Compassion in the car community

A muscle car painted the picture of understanding ALS for local car enthusiasts.
Craig Reagans 1973 brown Mach 1 Mustang features custom stickers of Craig and his wife, and is completely rebuilt from the ground up. The interior was completely torn out and replaced with new dashboard and radio.
Craig Reagan’s 1973 brown Mach 1 Mustang features custom stickers of Craig and his wife, and is completely rebuilt from the ground up. The interior was completely torn out and replaced with new dashboard and radio.
Photo by Fayobami Taiwo

This past Sunday, Cars and Coffee welcomed exactly one car: a sleek, brown Mustang that stood alone like a lone ranger in the Wild West.

This Mustang, with its powerful four-barrel engine, didn’t need any other cars to showcase its dominance. As the sun hit its brown body, it shimmered magnificently, exuding a sense of unmatched prowess and confidence. This lone ranger has been tamed by one sheriff for 41 years. 

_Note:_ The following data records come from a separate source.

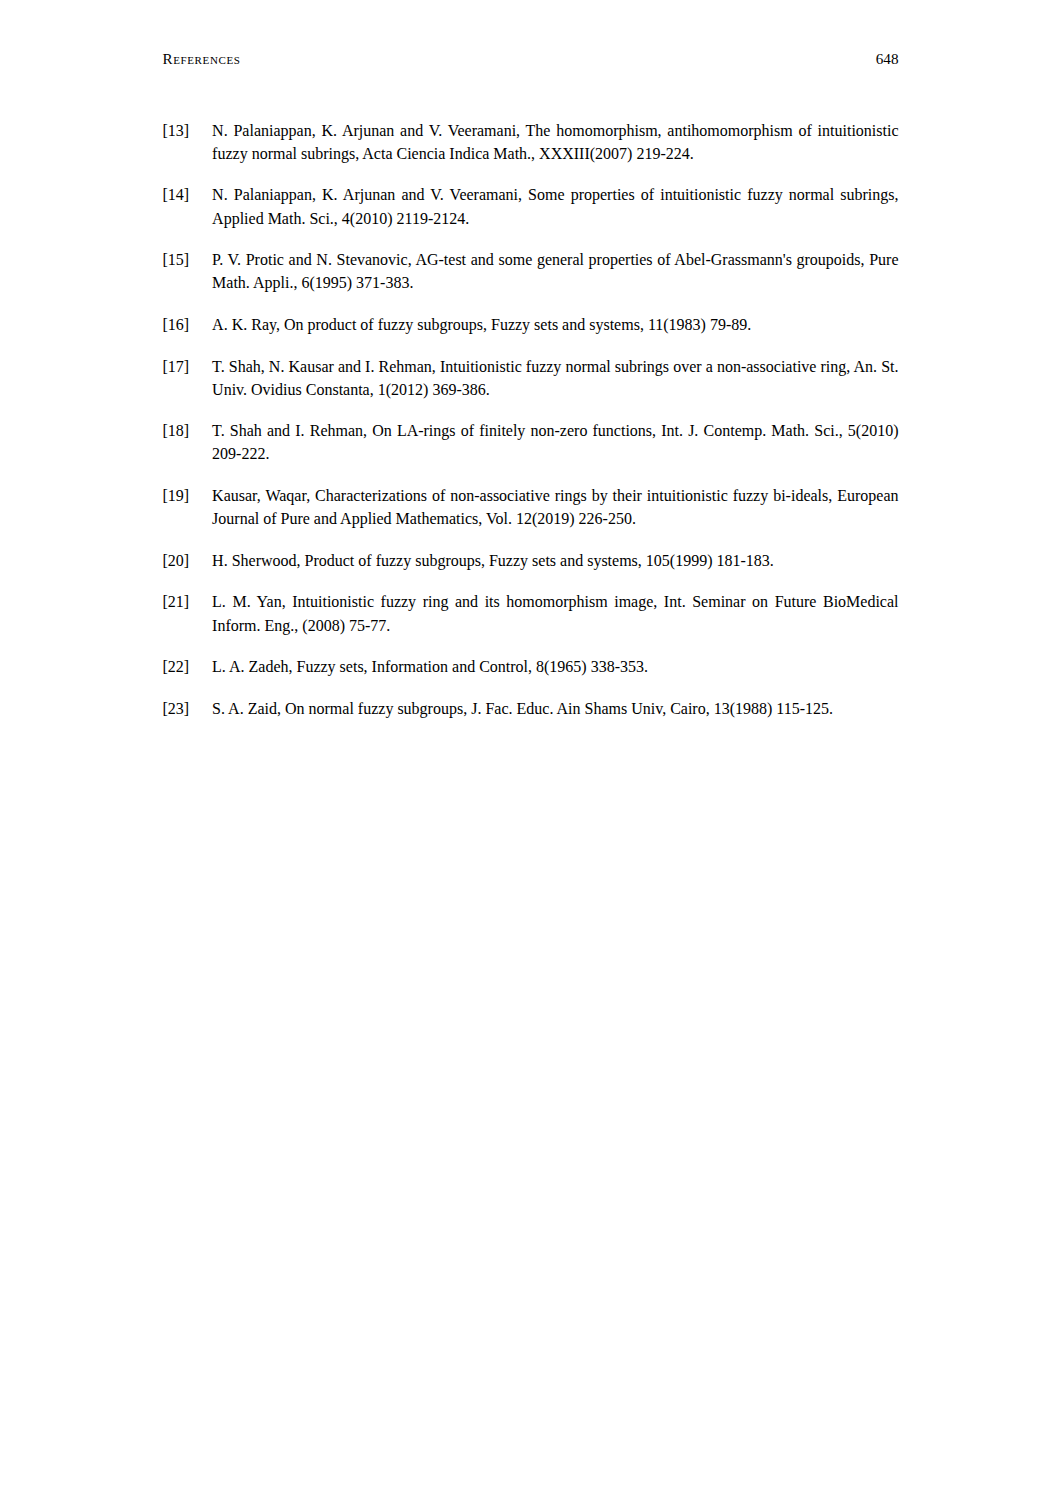References 648
N. Palaniappan, K. Arjunan and V. Veeramani, The homomorphism, antihomomorphism of intuitionistic fuzzy normal subrings, Acta Ciencia Indica Math., XXXIII(2007) 219-224.
N. Palaniappan, K. Arjunan and V. Veeramani, Some properties of intuitionistic fuzzy normal subrings, Applied Math. Sci., 4(2010) 2119-2124.
P. V. Protic and N. Stevanovic, AG-test and some general properties of Abel-Grassmann's groupoids, Pure Math. Appli., 6(1995) 371-383.
A. K. Ray, On product of fuzzy subgroups, Fuzzy sets and systems, 11(1983) 79-89.
T. Shah, N. Kausar and I. Rehman, Intuitionistic fuzzy normal subrings over a non-associative ring, An. St. Univ. Ovidius Constanta, 1(2012) 369-386.
T. Shah and I. Rehman, On LA-rings of finitely non-zero functions, Int. J. Contemp. Math. Sci., 5(2010) 209-222.
Kausar, Waqar, Characterizations of non-associative rings by their intuitionistic fuzzy bi-ideals, European Journal of Pure and Applied Mathematics, Vol. 12(2019) 226-250.
H. Sherwood, Product of fuzzy subgroups, Fuzzy sets and systems, 105(1999) 181-183.
L. M. Yan, Intuitionistic fuzzy ring and its homomorphism image, Int. Seminar on Future BioMedical Inform. Eng., (2008) 75-77.
L. A. Zadeh, Fuzzy sets, Information and Control, 8(1965) 338-353.
S. A. Zaid, On normal fuzzy subgroups, J. Fac. Educ. Ain Shams Univ, Cairo, 13(1988) 115-125.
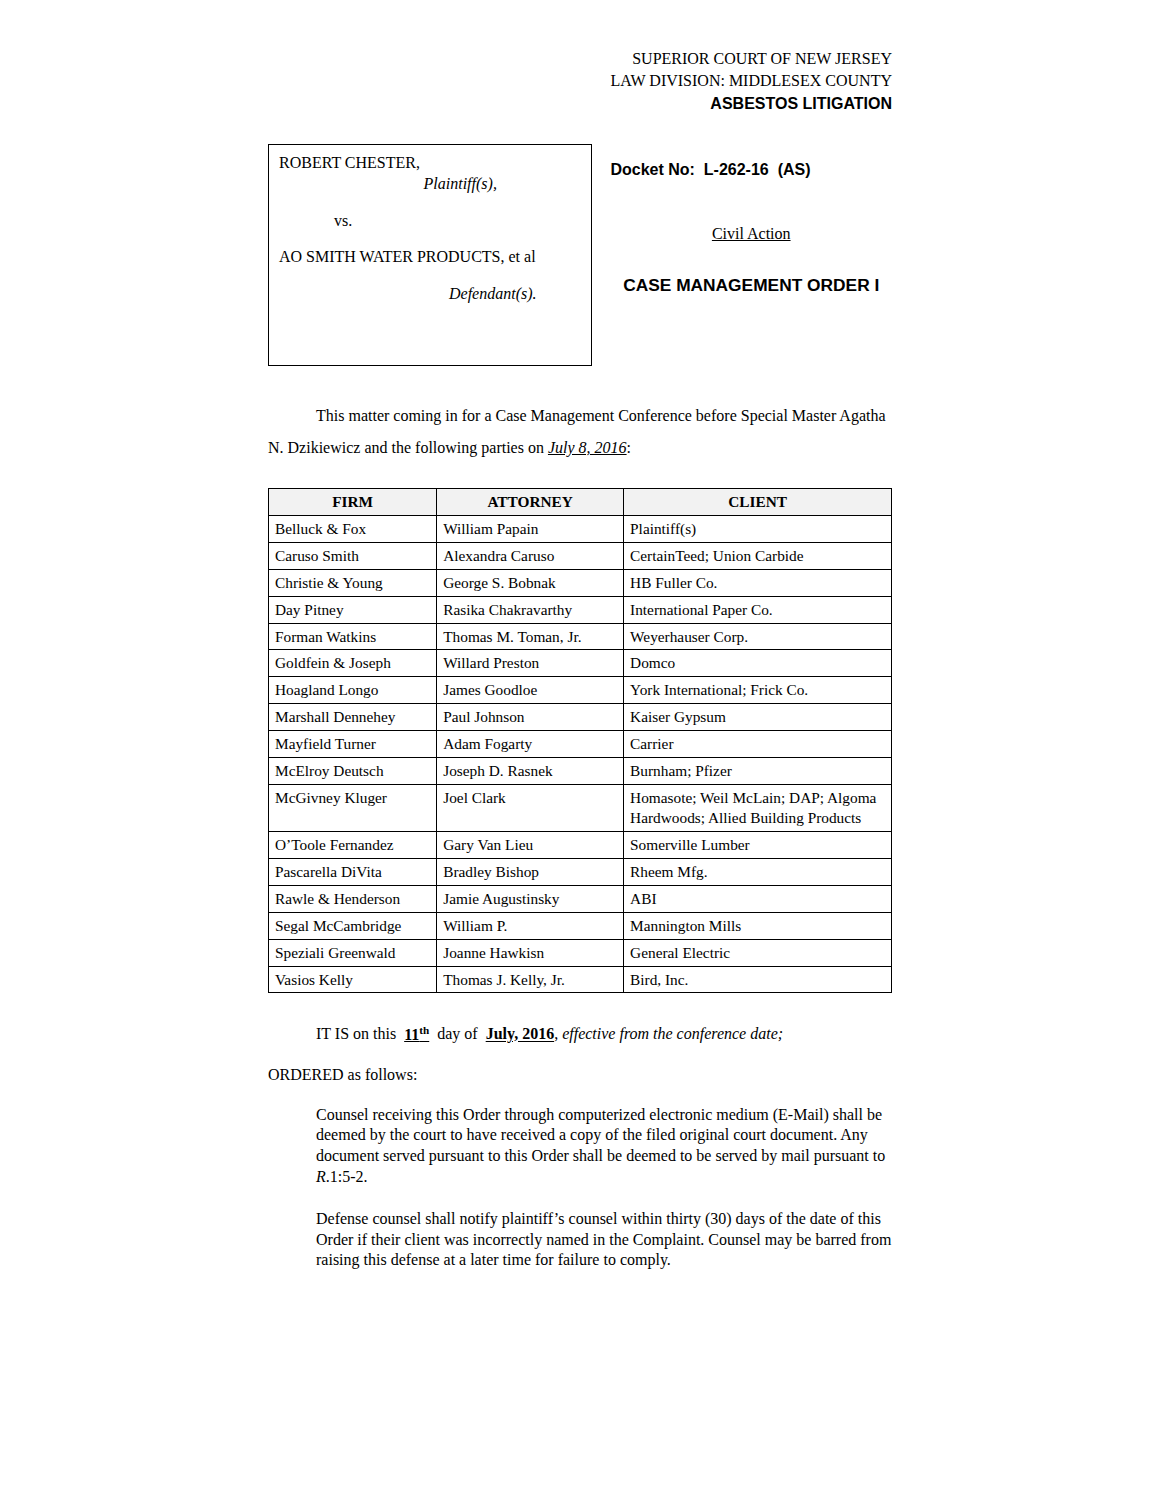SUPERIOR COURT OF NEW JERSEY
LAW DIVISION: MIDDLESEX COUNTY
ASBESTOS LITIGATION
ROBERT CHESTER,
Plaintiff(s),
vs.
AO SMITH WATER PRODUCTS, et al
Defendant(s).
Docket No: L-262-16 (AS)
Civil Action
CASE MANAGEMENT ORDER I
This matter coming in for a Case Management Conference before Special Master Agatha N. Dzikiewicz and the following parties on July 8, 2016:
| FIRM | ATTORNEY | CLIENT |
| --- | --- | --- |
| Belluck & Fox | William Papain | Plaintiff(s) |
| Caruso Smith | Alexandra Caruso | CertainTeed; Union Carbide |
| Christie & Young | George S. Bobnak | HB Fuller Co. |
| Day Pitney | Rasika Chakravarthy | International Paper Co. |
| Forman Watkins | Thomas M. Toman, Jr. | Weyerhauser Corp. |
| Goldfein & Joseph | Willard Preston | Domco |
| Hoagland Longo | James Goodloe | York International; Frick Co. |
| Marshall Dennehey | Paul Johnson | Kaiser Gypsum |
| Mayfield Turner | Adam Fogarty | Carrier |
| McElroy Deutsch | Joseph D. Rasnek | Burnham; Pfizer |
| McGivney Kluger | Joel Clark | Homasote; Weil McLain; DAP; Algoma Hardwoods; Allied Building Products |
| O’Toole Fernandez | Gary Van Lieu | Somerville Lumber |
| Pascarella DiVita | Bradley Bishop | Rheem Mfg. |
| Rawle & Henderson | Jamie Augustinsky | ABI |
| Segal McCambridge | William P. | Mannington Mills |
| Speziali Greenwald | Joanne Hawkisn | General Electric |
| Vasios Kelly | Thomas J. Kelly, Jr. | Bird, Inc. |
IT IS on this 11th day of July, 2016, effective from the conference date;
ORDERED as follows:
Counsel receiving this Order through computerized electronic medium (E-Mail) shall be deemed by the court to have received a copy of the filed original court document. Any document served pursuant to this Order shall be deemed to be served by mail pursuant to R.1:5-2.
Defense counsel shall notify plaintiff’s counsel within thirty (30) days of the date of this Order if their client was incorrectly named in the Complaint. Counsel may be barred from raising this defense at a later time for failure to comply.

Craig Reagan, the owner of this Mustang, was diagnosed with Amyotrophic Lateral Sclerosis (ALS) disease on July 29, 2016, and was given two years to live. Eight years later, he continues to fight the disease and has been going to car shows showcasing his ‘73 Mach 1 Mustang from his high school years. He brought his own crowd consisting of two close friends, Steven O’Neal and Randy Quinn, to the Aggieland Outfitters car show.

“You don’t see classic cars like this anymore and it’s like driving a tank,” said O’Neal.

Reagan used to build custom homes, go hiking, fish and teach his sons how to ride a horse, but ALS Led to medical retirement as now he is unable to take care of himself and requires around-the-clock care. The disease, eating at his mobility, was no match for his mindset —It just took a different road to allow him to still find ways to do things. 

Reagan goes out to car shows with friends and family whenever he can. The inability to drive does not affect the ability to go to church or spend time with his three kids.

“If I don’t keep my mind busy, I will get severely depressed,” said Reagan.

Craig Reagan, Aggie class of 1998, graduated in December of 2002 with a degree on Construction Science. This photo shows Craig’s hand being held up by Randy Quinn due to his loss of strength and dexterity. (Photo by Fayobami Taiwo)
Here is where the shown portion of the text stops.